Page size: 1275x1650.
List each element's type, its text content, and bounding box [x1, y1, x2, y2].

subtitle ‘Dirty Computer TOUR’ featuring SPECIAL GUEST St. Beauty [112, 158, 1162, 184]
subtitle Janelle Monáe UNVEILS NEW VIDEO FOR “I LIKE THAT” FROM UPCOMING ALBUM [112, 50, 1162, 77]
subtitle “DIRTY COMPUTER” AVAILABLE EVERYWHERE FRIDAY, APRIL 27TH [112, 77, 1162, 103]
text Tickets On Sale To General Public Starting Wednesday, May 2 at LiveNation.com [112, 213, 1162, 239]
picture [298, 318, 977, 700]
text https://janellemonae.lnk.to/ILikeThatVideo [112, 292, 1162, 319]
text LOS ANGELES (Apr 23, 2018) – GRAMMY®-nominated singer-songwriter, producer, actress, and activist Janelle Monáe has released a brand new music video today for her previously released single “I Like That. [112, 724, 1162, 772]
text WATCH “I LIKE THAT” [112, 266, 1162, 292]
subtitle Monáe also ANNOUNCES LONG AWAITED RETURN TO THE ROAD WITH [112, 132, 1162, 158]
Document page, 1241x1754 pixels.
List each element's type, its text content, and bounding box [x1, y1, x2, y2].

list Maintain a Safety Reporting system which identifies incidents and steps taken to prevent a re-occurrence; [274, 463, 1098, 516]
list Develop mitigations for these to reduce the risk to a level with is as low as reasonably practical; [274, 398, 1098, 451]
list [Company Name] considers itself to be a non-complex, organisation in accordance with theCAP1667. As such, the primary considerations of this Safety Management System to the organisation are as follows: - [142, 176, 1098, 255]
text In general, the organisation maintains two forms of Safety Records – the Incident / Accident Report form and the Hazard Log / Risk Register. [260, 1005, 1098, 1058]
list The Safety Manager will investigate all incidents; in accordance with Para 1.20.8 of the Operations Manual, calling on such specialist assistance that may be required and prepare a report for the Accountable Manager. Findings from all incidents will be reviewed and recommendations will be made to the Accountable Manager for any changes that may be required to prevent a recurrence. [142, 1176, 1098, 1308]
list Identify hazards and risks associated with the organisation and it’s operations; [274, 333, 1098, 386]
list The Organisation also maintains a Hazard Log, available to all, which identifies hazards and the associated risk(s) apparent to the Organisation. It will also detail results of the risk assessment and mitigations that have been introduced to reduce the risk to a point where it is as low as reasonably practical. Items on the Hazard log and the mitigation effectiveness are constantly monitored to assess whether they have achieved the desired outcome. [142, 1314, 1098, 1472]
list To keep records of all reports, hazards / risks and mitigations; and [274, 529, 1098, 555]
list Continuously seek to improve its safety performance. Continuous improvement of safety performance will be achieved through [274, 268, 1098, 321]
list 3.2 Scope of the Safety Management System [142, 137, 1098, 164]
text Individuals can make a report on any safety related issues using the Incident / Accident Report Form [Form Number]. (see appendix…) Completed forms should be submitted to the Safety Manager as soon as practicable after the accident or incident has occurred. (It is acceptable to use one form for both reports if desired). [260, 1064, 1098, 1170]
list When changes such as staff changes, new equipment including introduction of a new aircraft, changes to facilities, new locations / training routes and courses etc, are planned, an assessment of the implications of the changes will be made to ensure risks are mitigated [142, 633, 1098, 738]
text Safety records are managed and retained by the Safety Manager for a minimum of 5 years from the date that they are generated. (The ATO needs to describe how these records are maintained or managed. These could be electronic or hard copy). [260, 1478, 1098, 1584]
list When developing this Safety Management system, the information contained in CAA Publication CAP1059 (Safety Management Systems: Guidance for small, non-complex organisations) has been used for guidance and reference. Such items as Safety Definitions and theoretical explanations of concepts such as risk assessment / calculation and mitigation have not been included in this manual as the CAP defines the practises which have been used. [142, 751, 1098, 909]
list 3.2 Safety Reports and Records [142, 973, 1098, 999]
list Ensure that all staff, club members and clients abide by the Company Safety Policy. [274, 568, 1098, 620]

------------------------------------------------

Activity
The material is to be written out again in full, with no word altered.

Solution to the problem
Page size: 1275x1650.
List each element's type, its text content, and bounding box [x1, y1, x2, y2].

subtitle ‘Dirty Computer TOUR’ featuring SPECIAL GUEST St. Beauty [112, 158, 1162, 184]
subtitle Janelle Monáe UNVEILS NEW VIDEO FOR “I LIKE THAT” FROM UPCOMING ALBUM [112, 50, 1162, 77]
subtitle “DIRTY COMPUTER” AVAILABLE EVERYWHERE FRIDAY, APRIL 27TH [112, 77, 1162, 103]
text Tickets On Sale To General Public Starting Wednesday, May 2 at LiveNation.com [112, 213, 1162, 239]
picture [298, 318, 977, 700]
text https://janellemonae.lnk.to/ILikeThatVideo [112, 292, 1162, 319]
text LOS ANGELES (Apr 23, 2018) – GRAMMY®-nominated singer-songwriter, producer, actress, and activist Janelle Monáe has released a brand new music video today for her previously released single “I Like That. [112, 724, 1162, 772]
text WATCH “I LIKE THAT” [112, 266, 1162, 292]
subtitle Monáe also ANNOUNCES LONG AWAITED RETURN TO THE ROAD WITH [112, 132, 1162, 158]
Document page, 1241x1754 pixels.
List each element's type, its text content, and bounding box [x1, y1, x2, y2].

list Maintain a Safety Reporting system which identifies incidents and steps taken to prevent a re-occurrence; [274, 463, 1098, 516]
list Develop mitigations for these to reduce the risk to a level with is as low as reasonably practical; [274, 398, 1098, 451]
list [Company Name] considers itself to be a non-complex, organisation in accordance with theCAP1667. As such, the primary considerations of this Safety Management System to the organisation are as follows: - [142, 176, 1098, 255]
text In general, the organisation maintains two forms of Safety Records – the Incident / Accident Report form and the Hazard Log / Risk Register. [260, 1005, 1098, 1058]
list The Safety Manager will investigate all incidents; in accordance with Para 1.20.8 of the Operations Manual, calling on such specialist assistance that may be required and prepare a report for the Accountable Manager. Findings from all incidents will be reviewed and recommendations will be made to the Accountable Manager for any changes that may be required to prevent a recurrence. [142, 1176, 1098, 1308]
list Identify hazards and risks associated with the organisation and it’s operations; [274, 333, 1098, 386]
list The Organisation also maintains a Hazard Log, available to all, which identifies hazards and the associated risk(s) apparent to the Organisation. It will also detail results of the risk assessment and mitigations that have been introduced to reduce the risk to a point where it is as low as reasonably practical. Items on the Hazard log and the mitigation effectiveness are constantly monitored to assess whether they have achieved the desired outcome. [142, 1314, 1098, 1472]
list To keep records of all reports, hazards / risks and mitigations; and [274, 529, 1098, 555]
list Continuously seek to improve its safety performance. Continuous improvement of safety performance will be achieved through [274, 268, 1098, 321]
list 3.2 Scope of the Safety Management System [142, 137, 1098, 164]
text Individuals can make a report on any safety related issues using the Incident / Accident Report Form [Form Number]. (see appendix…) Completed forms should be submitted to the Safety Manager as soon as practicable after the accident or incident has occurred. (It is acceptable to use one form for both reports if desired). [260, 1064, 1098, 1170]
list When changes such as staff changes, new equipment including introduction of a new aircraft, changes to facilities, new locations / training routes and courses etc, are planned, an assessment of the implications of the changes will be made to ensure risks are mitigated [142, 633, 1098, 738]
text Safety records are managed and retained by the Safety Manager for a minimum of 5 years from the date that they are generated. (The ATO needs to describe how these records are maintained or managed. These could be electronic or hard copy). [260, 1478, 1098, 1584]
list When developing this Safety Management system, the information contained in CAA Publication CAP1059 (Safety Management Systems: Guidance for small, non-complex organisations) has been used for guidance and reference. Such items as Safety Definitions and theoretical explanations of concepts such as risk assessment / calculation and mitigation have not been included in this manual as the CAP defines the practises which have been used. [142, 751, 1098, 909]
list 3.2 Safety Reports and Records [142, 973, 1098, 999]
list Ensure that all staff, club members and clients abide by the Company Safety Policy. [274, 568, 1098, 620]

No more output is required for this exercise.